Arsonist kills 134 on S Korea tube

At least 134 people were today killed, with as many as 100 more missing feared dead, in a suspected arson attack on an underground train in South Korea's third largest city.

The blaze started on the Daegu metro when a man set fire to a milk carton filled with flammable material, police said. A suspect was being questioned but officers have not determined a motive for the attack.

The official death toll is 134 people, according to officials, though firefighters say they have found an additional 100 bodies in the burned carriages. Another 136 people were injured in the blaze.

Rescuers gave horrifying accounts of the scene underground. Bodies of victims suffocated as they tried to escape and the bones of those trapped in the flames.

One witness detailed the terrifying scene as the fire ignited: "The man kept flickering a lighter and an old man told him to stop. The man dropped the lighter and the train caught fire," an unidentified male survivor told YTN News.

"Several young men seized him, but the fire spread and black smoke rose. Then everyone rushed out."

Kang Yeon-ju, 21, one of the passengers who is still missing, telephoned her mother in a panic when the fire began.
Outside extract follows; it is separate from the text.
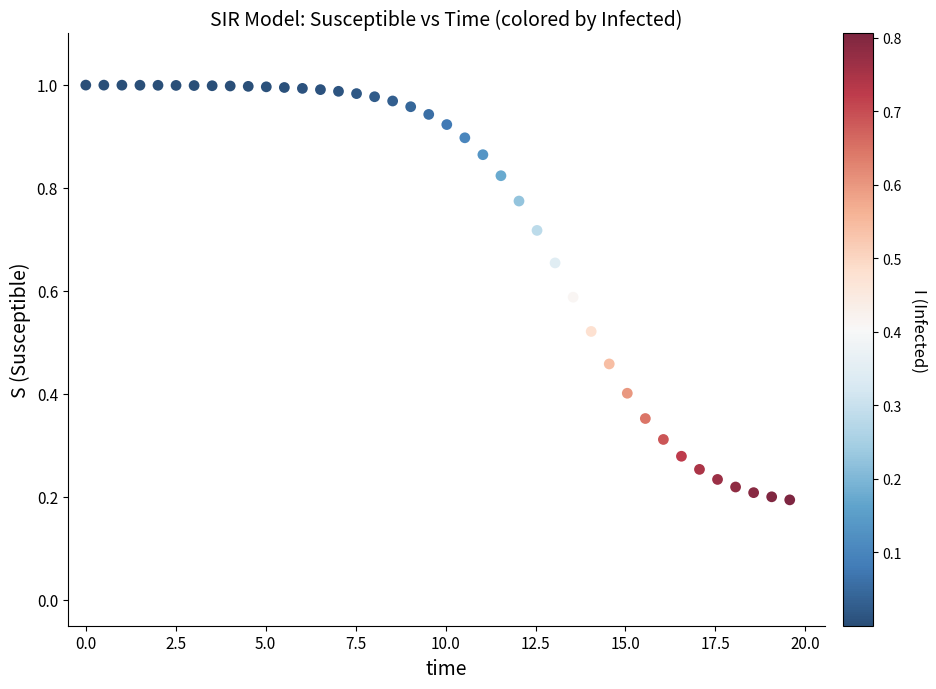

How many data points are displayed?

40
"She only said that there was a fire and the train door wasn't opening, so I told her to just break open a window and get out," said Kim Bok-sun, 45.

Ms Kim called her daughter back a few minutes later but no one answered the phone.

Firefighters said toxic fumes were impeding rescue operations.

Police are interrogating Kim Dae-han, 46, who witnesses said carried a milk carton filled with flammable material into a carriage.

"When the man tried to use a cigarette lighter to light the box, some passengers tied to stop him. Apparently a scuffle erupted and the box exploded into flames," a police spokesman said.

YTN News aired footage of the frantic scene inside a nearby hospital reportedly showing the suspect being attended to by nurses. The man sat frowning on a bed wearing what appeared to be a hospital smock, his face and hands smudged from soot from the fire.

Yu Heung-soo, a police sergeant in Daegu, said Mr Kim had been burned on both legs and the right wrist, but YTN quoted a doctor as saying that his only injury was toxic gas and smoke inhalation.

YTN News, without citing sources, also reported that the suspect worked as truck driver and had once threatened to burn down the hospital where he had received unsatisfactory treatment.

Fire department officials said some 3,200 people, including 1,000 firefighters and a large number of police officers, had been mobilised to rescue victims.

In the minutes after the fire began, thick black smoke billowed out of the ventilator shafts. City centre traffic came to a standstill as ambulances rushed to the scene. Firefighters in orange suits and oxygen tanks rushed into the subway.

Rescuers brought victims, their faces and clothes black with soot, up to the street in stretchers and slid them into ambulances.

Daegu, one of the 10 World Cup soccer venues last year, is the third largest city in South Korea with a population of 2.5m.

In 1995, a gas explosion in an underground railway construction site in the city killed 101 people and injured 143 others.

In South Korea's last major fire disaster, 55 people were killed in a beer hall in Incheon, near Seoul, in October.